29日で就任100日となるバイデン氏は新型コロナウイルスのワクチン普及などの成果を誇り「危険を可能性に、危機を好機に、後退を強さに変える」と強調した。「米国は再び動き始めている。世界を再び主導する」と決意を示した。同盟国と連携して気候変動など国際的な課題の解決を主導する方針を改めて打ち出した。

今後の経済政策運営で明確にしたのは、増税と歳出増を同時に進め、経済に強く関わる「大きな政府」への傾斜で成長をめざす路線だ。
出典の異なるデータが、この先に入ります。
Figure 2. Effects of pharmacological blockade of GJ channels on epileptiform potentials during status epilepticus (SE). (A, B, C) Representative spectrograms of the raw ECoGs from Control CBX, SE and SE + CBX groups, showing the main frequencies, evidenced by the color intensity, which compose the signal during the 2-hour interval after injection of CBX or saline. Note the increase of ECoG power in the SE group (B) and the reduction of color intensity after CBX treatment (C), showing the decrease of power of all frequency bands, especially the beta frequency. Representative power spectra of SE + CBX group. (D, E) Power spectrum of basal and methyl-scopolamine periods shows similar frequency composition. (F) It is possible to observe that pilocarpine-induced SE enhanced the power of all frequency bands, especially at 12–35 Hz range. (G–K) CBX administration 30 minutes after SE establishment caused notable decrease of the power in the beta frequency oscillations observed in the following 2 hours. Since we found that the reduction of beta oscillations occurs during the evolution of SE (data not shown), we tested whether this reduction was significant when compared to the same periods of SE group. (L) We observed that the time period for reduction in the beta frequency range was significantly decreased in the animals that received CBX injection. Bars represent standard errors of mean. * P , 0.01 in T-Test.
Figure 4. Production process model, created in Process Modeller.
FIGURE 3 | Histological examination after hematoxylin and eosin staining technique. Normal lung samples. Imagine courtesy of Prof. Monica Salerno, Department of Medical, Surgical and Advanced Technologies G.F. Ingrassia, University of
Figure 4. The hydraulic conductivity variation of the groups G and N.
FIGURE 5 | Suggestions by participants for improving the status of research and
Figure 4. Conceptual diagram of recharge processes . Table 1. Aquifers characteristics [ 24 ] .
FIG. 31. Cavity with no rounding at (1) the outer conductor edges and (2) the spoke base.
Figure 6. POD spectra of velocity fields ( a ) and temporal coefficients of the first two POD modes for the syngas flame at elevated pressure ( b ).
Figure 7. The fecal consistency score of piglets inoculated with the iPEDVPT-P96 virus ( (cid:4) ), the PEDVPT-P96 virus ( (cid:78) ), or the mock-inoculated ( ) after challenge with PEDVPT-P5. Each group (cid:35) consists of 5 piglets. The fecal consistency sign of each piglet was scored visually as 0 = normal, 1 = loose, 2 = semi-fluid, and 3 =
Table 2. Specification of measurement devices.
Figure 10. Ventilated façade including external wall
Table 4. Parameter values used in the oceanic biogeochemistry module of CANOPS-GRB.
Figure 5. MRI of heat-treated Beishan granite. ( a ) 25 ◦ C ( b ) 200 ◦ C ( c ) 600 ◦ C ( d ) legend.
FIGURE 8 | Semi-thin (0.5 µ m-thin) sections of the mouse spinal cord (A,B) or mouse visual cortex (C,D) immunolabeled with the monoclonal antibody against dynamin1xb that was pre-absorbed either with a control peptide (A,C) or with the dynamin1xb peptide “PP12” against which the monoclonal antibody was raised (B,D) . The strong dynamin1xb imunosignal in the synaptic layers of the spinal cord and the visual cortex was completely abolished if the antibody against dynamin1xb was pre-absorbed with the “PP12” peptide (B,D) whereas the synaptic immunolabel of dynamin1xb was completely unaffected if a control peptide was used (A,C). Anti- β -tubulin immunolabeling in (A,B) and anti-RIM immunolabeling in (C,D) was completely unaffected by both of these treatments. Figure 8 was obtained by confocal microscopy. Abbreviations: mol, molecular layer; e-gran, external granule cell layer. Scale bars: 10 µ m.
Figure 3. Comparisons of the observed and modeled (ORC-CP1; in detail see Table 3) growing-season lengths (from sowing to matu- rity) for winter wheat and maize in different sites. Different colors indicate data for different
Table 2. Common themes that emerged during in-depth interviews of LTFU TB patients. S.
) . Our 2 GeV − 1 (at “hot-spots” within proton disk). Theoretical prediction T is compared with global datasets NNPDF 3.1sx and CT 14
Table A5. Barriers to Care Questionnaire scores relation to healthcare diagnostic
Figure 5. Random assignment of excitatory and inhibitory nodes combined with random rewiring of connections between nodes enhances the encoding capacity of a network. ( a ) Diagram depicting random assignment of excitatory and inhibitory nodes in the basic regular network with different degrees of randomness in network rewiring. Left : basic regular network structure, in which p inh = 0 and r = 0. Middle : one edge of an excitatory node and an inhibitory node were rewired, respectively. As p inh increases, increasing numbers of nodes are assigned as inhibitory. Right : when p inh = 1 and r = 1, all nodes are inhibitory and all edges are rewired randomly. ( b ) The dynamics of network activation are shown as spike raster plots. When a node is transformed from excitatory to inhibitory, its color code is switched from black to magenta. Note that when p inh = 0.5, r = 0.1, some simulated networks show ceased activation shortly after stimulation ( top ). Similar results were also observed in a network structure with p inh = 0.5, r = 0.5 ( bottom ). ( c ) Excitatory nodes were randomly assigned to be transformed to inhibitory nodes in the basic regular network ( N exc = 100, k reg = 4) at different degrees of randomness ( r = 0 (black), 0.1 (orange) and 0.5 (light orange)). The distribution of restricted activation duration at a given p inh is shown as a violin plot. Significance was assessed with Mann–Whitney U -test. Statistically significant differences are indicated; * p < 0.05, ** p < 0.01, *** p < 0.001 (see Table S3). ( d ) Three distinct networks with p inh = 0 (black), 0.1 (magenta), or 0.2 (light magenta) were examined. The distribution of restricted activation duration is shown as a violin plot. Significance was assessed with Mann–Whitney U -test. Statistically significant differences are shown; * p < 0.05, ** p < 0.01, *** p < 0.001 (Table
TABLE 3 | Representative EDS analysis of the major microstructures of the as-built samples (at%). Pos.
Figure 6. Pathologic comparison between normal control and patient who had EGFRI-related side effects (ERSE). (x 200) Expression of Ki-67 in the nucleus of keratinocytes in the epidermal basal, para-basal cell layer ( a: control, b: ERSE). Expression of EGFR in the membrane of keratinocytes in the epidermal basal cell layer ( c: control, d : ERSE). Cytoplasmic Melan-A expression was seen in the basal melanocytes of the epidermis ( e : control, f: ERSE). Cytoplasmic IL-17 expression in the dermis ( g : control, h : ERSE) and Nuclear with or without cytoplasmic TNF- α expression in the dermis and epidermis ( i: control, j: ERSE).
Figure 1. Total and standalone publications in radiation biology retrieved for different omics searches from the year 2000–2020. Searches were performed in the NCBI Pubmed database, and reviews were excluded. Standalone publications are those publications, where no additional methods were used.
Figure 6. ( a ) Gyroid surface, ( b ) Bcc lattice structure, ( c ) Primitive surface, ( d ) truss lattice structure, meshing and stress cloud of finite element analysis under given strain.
富める者が富めば貧しい層にも自然に恩恵がこぼれ落ちるという「トリクルダウン理論は機能しなかった」と断じ、トランプ前政権の減税路線を否定した。

経済政策の第1の柱は企業増税を財源にインフラなどに8年で2兆ドル(約220兆円)超を投じる「米国雇用計画」。2つ目は個人富裕層への増税で育児・教育支援に10年で1.8兆ドルを充てる「米国家族計画」だ。バイデン氏は「企業と1%の最富裕層に公平な負担をしてもらう」と語り、計4兆ドルの構想に超党派の協力を求めた。

バイデン氏は自身の経済構想を「ブルーカラーのための青写真」と称した。トランプ前大統領が20年2月の一般教書演説で自らの経済実績を「ブルーカラー好況」と誇ったことを意識し、前政権を支えた白人労働者層に対して支持を呼びかけた。

全般に内政に傾きがちな演説のなかでバイデン氏がもう一つ力を込めたのは、台頭する中国への危機感だ。

バイデン氏は「中国を含め、すべての国が世界経済のなかで同じルールで競う」ことが重要だと力説。中国が技術力で米国を急速に追い上げているとの認識を示し「次世代の技術で優位に立たなければならない」と訴えかけた。

中国の習近平(シー・ジンピン)国家主席に「紛争を始めるためでなく防ぐために、インド太平洋地域で強力な軍事プレゼンスを維持する」と伝えたことも明かした。

1月6日の米連邦議会議事堂の襲撃事件が象徴するように、民主主義は危機にある。バイデン氏は「民主主義がまだ機能していることを証明しなければならない」としたうえで、中国やロシアを念頭に「専制主義国家が未来を勝ち取ることはない。米国は勝ち取る」と語った。同時に、人種や地域などで深まる米国内の分断に対しては「機会の扉を開く。公正と正義を保証する」と呼びかけた。